**WHAT THE TASK ASKS**
Go through the data below. Pull out every line that has the word "size".

**MATERIALS PROVIDED**

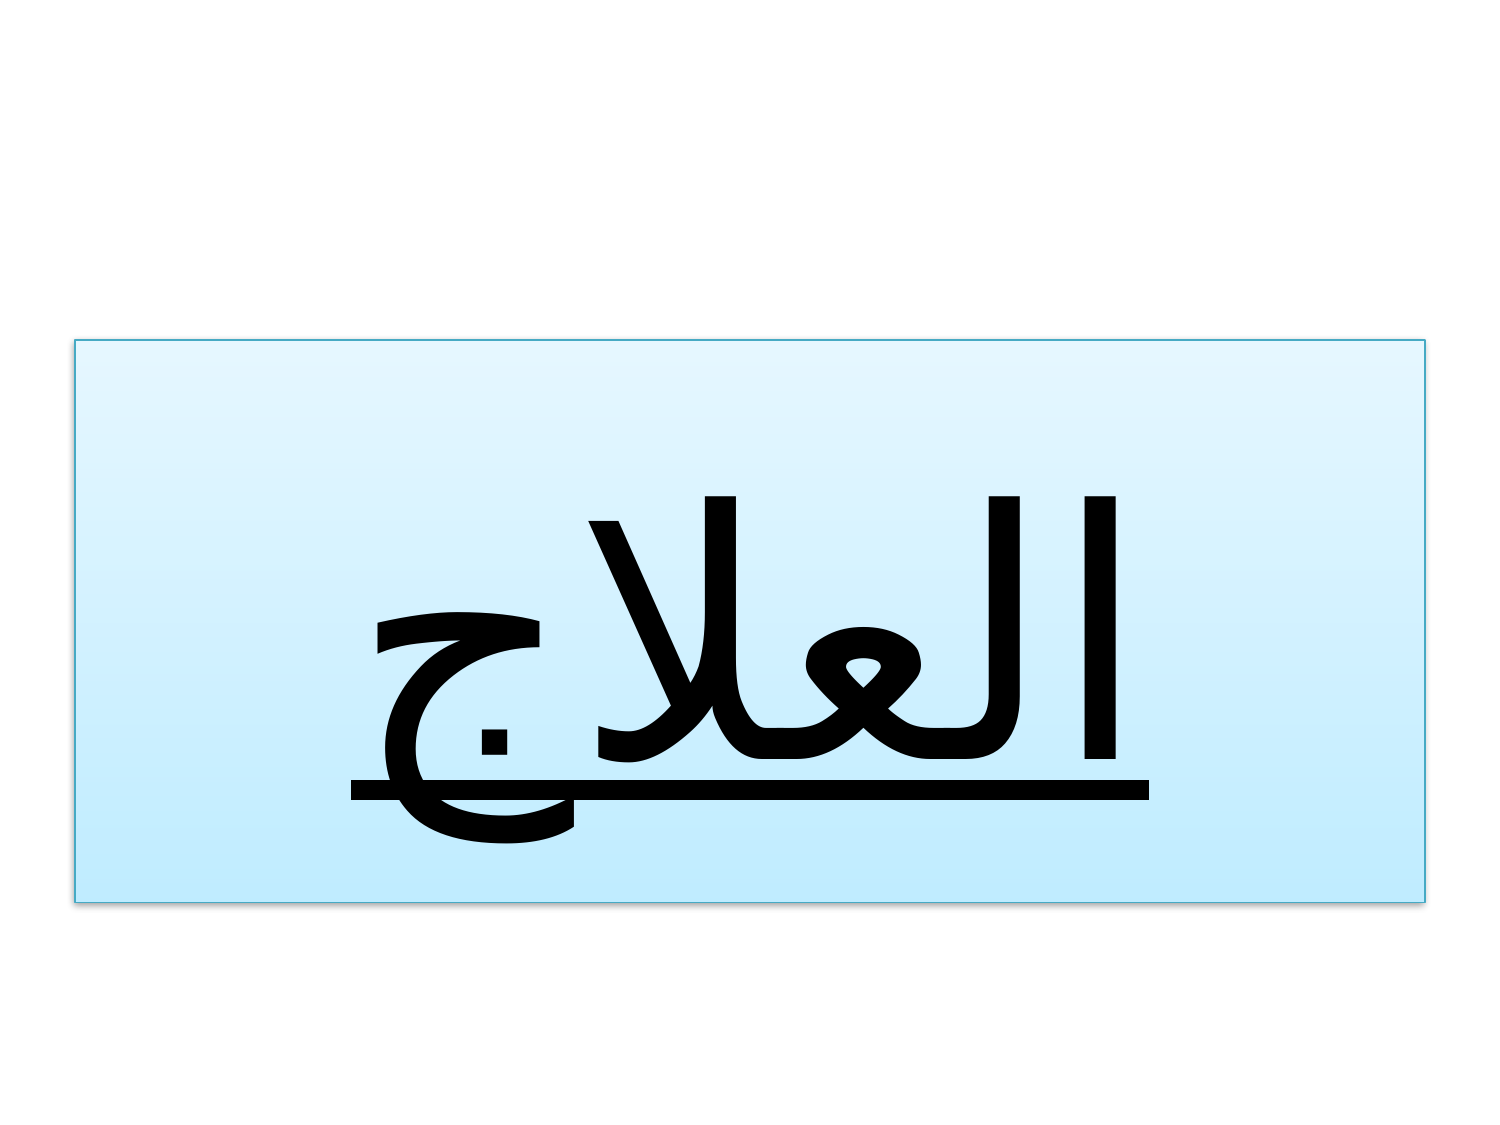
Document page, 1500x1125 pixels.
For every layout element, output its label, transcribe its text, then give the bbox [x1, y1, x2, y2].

==

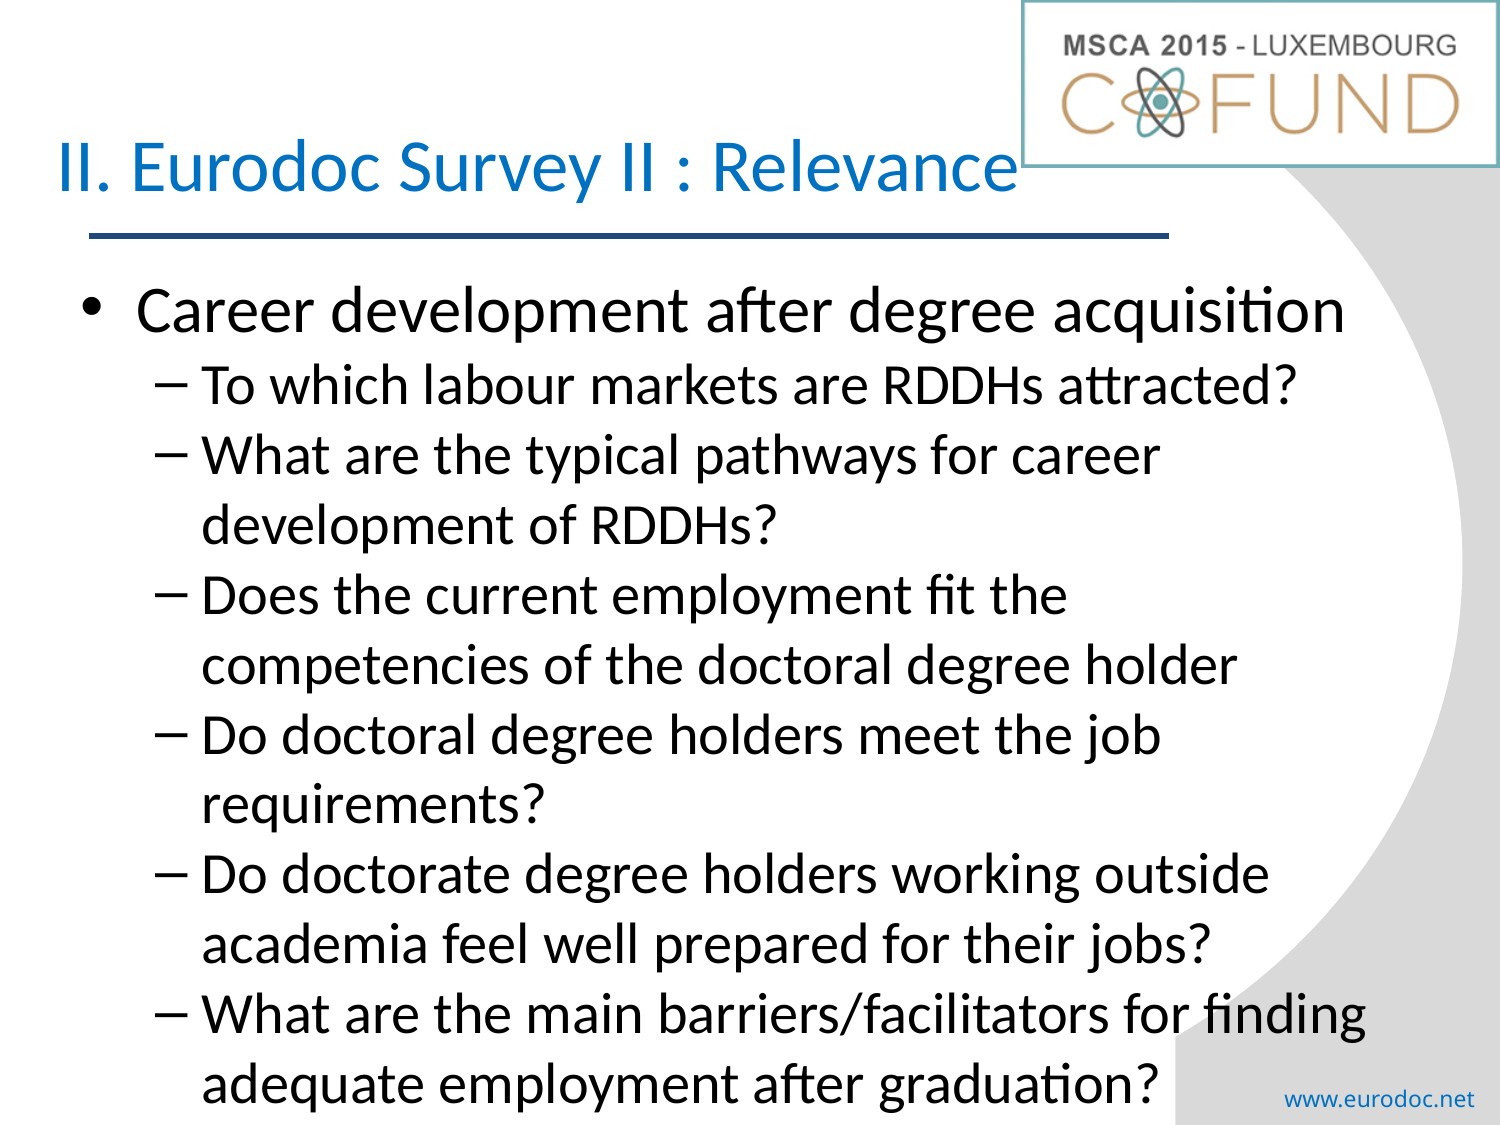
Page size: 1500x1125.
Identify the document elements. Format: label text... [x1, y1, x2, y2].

* * *

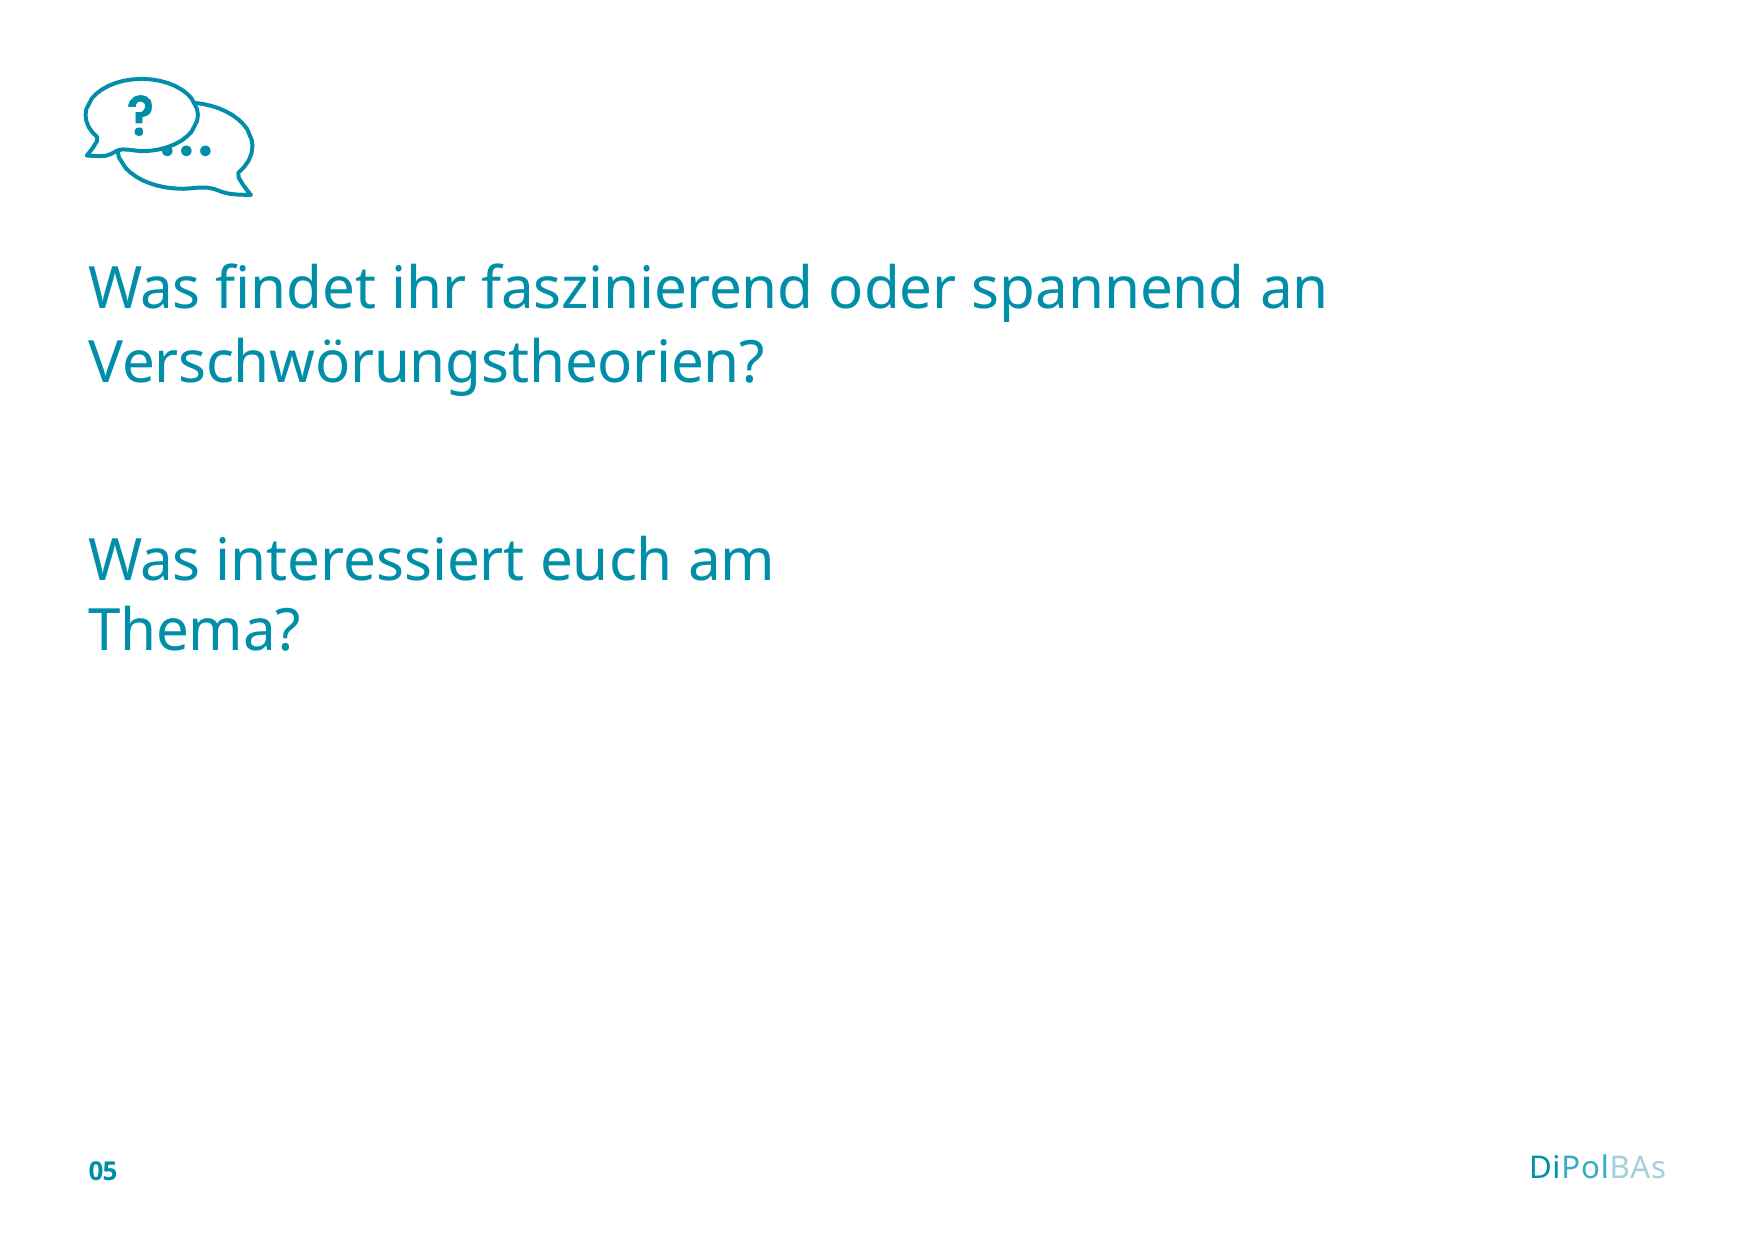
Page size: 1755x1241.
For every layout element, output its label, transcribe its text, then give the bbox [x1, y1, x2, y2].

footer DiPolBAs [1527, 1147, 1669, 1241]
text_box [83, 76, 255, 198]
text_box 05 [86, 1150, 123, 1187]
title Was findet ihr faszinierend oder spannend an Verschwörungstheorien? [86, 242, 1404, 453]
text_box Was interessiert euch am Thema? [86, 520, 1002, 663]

**WRITTEN SOLUTION**
Page size: 1500x1125.
Page size: 1755x1241.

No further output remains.